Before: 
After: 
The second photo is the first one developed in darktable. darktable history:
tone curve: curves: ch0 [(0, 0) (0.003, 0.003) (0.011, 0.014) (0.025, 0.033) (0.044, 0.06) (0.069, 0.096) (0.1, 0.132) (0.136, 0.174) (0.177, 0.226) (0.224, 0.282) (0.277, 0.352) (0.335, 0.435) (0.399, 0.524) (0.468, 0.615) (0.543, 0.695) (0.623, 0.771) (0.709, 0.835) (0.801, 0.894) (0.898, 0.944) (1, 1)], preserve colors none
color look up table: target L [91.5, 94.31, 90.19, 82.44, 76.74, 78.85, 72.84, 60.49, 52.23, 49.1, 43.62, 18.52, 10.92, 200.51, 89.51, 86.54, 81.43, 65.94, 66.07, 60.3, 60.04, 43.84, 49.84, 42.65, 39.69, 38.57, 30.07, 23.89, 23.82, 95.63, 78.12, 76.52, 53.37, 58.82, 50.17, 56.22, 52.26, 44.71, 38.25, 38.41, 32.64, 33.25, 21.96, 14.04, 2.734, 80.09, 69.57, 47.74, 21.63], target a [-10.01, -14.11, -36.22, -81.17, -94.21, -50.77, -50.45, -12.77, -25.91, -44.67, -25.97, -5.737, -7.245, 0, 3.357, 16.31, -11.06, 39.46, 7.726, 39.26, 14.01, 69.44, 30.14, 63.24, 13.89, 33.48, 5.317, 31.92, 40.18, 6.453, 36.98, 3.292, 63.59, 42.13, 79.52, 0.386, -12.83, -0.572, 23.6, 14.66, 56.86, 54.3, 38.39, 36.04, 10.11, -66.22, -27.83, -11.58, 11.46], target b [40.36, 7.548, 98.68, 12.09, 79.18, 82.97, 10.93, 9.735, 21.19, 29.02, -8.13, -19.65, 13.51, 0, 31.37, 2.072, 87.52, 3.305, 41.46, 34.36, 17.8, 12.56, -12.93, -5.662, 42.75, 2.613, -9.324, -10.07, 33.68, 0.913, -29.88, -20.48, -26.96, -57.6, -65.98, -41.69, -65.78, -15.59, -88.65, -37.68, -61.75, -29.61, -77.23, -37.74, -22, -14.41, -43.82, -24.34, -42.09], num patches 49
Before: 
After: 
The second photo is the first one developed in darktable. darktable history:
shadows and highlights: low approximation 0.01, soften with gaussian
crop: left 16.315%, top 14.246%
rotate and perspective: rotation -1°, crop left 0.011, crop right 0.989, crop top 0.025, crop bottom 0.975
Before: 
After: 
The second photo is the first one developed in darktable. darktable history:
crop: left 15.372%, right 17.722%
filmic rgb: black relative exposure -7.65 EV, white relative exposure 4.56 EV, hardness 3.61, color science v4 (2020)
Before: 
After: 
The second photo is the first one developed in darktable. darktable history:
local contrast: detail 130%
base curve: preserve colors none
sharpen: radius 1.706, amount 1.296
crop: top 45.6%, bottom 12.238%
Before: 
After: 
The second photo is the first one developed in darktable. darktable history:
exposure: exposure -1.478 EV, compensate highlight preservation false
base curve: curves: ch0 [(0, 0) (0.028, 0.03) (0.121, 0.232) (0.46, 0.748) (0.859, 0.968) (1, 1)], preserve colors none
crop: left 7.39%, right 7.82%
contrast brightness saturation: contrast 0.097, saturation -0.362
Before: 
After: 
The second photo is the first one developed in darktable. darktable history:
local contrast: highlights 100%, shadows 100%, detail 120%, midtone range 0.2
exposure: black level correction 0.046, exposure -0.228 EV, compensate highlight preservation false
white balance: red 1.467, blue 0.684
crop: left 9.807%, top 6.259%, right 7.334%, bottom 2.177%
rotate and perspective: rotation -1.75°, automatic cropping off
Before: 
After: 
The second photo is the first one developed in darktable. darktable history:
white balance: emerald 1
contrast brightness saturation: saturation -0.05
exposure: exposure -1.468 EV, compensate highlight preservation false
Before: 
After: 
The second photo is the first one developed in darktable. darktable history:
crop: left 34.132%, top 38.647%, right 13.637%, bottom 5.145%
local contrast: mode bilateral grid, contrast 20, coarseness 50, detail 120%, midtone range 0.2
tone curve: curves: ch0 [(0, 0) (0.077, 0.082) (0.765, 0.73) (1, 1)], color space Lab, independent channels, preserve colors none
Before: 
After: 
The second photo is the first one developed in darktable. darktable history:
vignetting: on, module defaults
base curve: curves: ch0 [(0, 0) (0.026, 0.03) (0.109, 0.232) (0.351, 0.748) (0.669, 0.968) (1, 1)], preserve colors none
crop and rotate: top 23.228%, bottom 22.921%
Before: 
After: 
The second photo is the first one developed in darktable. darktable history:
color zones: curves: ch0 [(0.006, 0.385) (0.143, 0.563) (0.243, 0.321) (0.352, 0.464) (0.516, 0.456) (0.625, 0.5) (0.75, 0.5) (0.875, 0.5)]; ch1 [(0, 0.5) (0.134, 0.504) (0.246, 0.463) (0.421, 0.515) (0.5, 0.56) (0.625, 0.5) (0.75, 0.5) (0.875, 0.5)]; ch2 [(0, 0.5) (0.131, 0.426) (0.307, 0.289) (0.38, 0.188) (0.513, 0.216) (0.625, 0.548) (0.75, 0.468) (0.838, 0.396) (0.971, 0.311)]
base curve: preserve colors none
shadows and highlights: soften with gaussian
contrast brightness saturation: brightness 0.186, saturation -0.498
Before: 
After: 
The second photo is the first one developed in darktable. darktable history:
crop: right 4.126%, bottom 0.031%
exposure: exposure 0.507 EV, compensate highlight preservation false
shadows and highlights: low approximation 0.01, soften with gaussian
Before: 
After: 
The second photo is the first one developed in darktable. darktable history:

───

# Given request:
Rewrite the lines above with every "darktable history" replaced by "edit history", and leave everything else unchanged.

# Task answer:
Before: 
After: 
The second photo is the first one developed in darktable. edit history:
tone curve: curves: ch0 [(0, 0) (0.003, 0.003) (0.011, 0.014) (0.025, 0.033) (0.044, 0.06) (0.069, 0.096) (0.1, 0.132) (0.136, 0.174) (0.177, 0.226) (0.224, 0.282) (0.277, 0.352) (0.335, 0.435) (0.399, 0.524) (0.468, 0.615) (0.543, 0.695) (0.623, 0.771) (0.709, 0.835) (0.801, 0.894) (0.898, 0.944) (1, 1)], preserve colors none
color look up table: target L [91.5, 94.31, 90.19, 82.44, 76.74, 78.85, 72.84, 60.49, 52.23, 49.1, 43.62, 18.52, 10.92, 200.51, 89.51, 86.54, 81.43, 65.94, 66.07, 60.3, 60.04, 43.84, 49.84, 42.65, 39.69, 38.57, 30.07, 23.89, 23.82, 95.63, 78.12, 76.52, 53.37, 58.82, 50.17, 56.22, 52.26, 44.71, 38.25, 38.41, 32.64, 33.25, 21.96, 14.04, 2.734, 80.09, 69.57, 47.74, 21.63], target a [-10.01, -14.11, -36.22, -81.17, -94.21, -50.77, -50.45, -12.77, -25.91, -44.67, -25.97, -5.737, -7.245, 0, 3.357, 16.31, -11.06, 39.46, 7.726, 39.26, 14.01, 69.44, 30.14, 63.24, 13.89, 33.48, 5.317, 31.92, 40.18, 6.453, 36.98, 3.292, 63.59, 42.13, 79.52, 0.386, -12.83, -0.572, 23.6, 14.66, 56.86, 54.3, 38.39, 36.04, 10.11, -66.22, -27.83, -11.58, 11.46], target b [40.36, 7.548, 98.68, 12.09, 79.18, 82.97, 10.93, 9.735, 21.19, 29.02, -8.13, -19.65, 13.51, 0, 31.37, 2.072, 87.52, 3.305, 41.46, 34.36, 17.8, 12.56, -12.93, -5.662, 42.75, 2.613, -9.324, -10.07, 33.68, 0.913, -29.88, -20.48, -26.96, -57.6, -65.98, -41.69, -65.78, -15.59, -88.65, -37.68, -61.75, -29.61, -77.23, -37.74, -22, -14.41, -43.82, -24.34, -42.09], num patches 49
Before: 
After: 
The second photo is the first one developed in darktable. edit history:
shadows and highlights: low approximation 0.01, soften with gaussian
crop: left 16.315%, top 14.246%
rotate and perspective: rotation -1°, crop left 0.011, crop right 0.989, crop top 0.025, crop bottom 0.975
Before: 
After: 
The second photo is the first one developed in darktable. edit history:
crop: left 15.372%, right 17.722%
filmic rgb: black relative exposure -7.65 EV, white relative exposure 4.56 EV, hardness 3.61, color science v4 (2020)
Before: 
After: 
The second photo is the first one developed in darktable. edit history:
local contrast: detail 130%
base curve: preserve colors none
sharpen: radius 1.706, amount 1.296
crop: top 45.6%, bottom 12.238%
Before: 
After: 
The second photo is the first one developed in darktable. edit history:
exposure: exposure -1.478 EV, compensate highlight preservation false
base curve: curves: ch0 [(0, 0) (0.028, 0.03) (0.121, 0.232) (0.46, 0.748) (0.859, 0.968) (1, 1)], preserve colors none
crop: left 7.39%, right 7.82%
contrast brightness saturation: contrast 0.097, saturation -0.362
Before: 
After: 
The second photo is the first one developed in darktable. edit history:
local contrast: highlights 100%, shadows 100%, detail 120%, midtone range 0.2
exposure: black level correction 0.046, exposure -0.228 EV, compensate highlight preservation false
white balance: red 1.467, blue 0.684
crop: left 9.807%, top 6.259%, right 7.334%, bottom 2.177%
rotate and perspective: rotation -1.75°, automatic cropping off
Before: 
After: 
The second photo is the first one developed in darktable. edit history:
white balance: emerald 1
contrast brightness saturation: saturation -0.05
exposure: exposure -1.468 EV, compensate highlight preservation false
Before: 
After: 
The second photo is the first one developed in darktable. edit history:
crop: left 34.132%, top 38.647%, right 13.637%, bottom 5.145%
local contrast: mode bilateral grid, contrast 20, coarseness 50, detail 120%, midtone range 0.2
tone curve: curves: ch0 [(0, 0) (0.077, 0.082) (0.765, 0.73) (1, 1)], color space Lab, independent channels, preserve colors none
Before: 
After: 
The second photo is the first one developed in darktable. edit history:
vignetting: on, module defaults
base curve: curves: ch0 [(0, 0) (0.026, 0.03) (0.109, 0.232) (0.351, 0.748) (0.669, 0.968) (1, 1)], preserve colors none
crop and rotate: top 23.228%, bottom 22.921%
Before: 
After: 
The second photo is the first one developed in darktable. edit history:
color zones: curves: ch0 [(0.006, 0.385) (0.143, 0.563) (0.243, 0.321) (0.352, 0.464) (0.516, 0.456) (0.625, 0.5) (0.75, 0.5) (0.875, 0.5)]; ch1 [(0, 0.5) (0.134, 0.504) (0.246, 0.463) (0.421, 0.515) (0.5, 0.56) (0.625, 0.5) (0.75, 0.5) (0.875, 0.5)]; ch2 [(0, 0.5) (0.131, 0.426) (0.307, 0.289) (0.38, 0.188) (0.513, 0.216) (0.625, 0.548) (0.75, 0.468) (0.838, 0.396) (0.971, 0.311)]
base curve: preserve colors none
shadows and highlights: soften with gaussian
contrast brightness saturation: brightness 0.186, saturation -0.498
Before: 
After: 
The second photo is the first one developed in darktable. edit history:
crop: right 4.126%, bottom 0.031%
exposure: exposure 0.507 EV, compensate highlight preservation false
shadows and highlights: low approximation 0.01, soften with gaussian
Before: 
After: 
The second photo is the first one developed in darktable. edit history:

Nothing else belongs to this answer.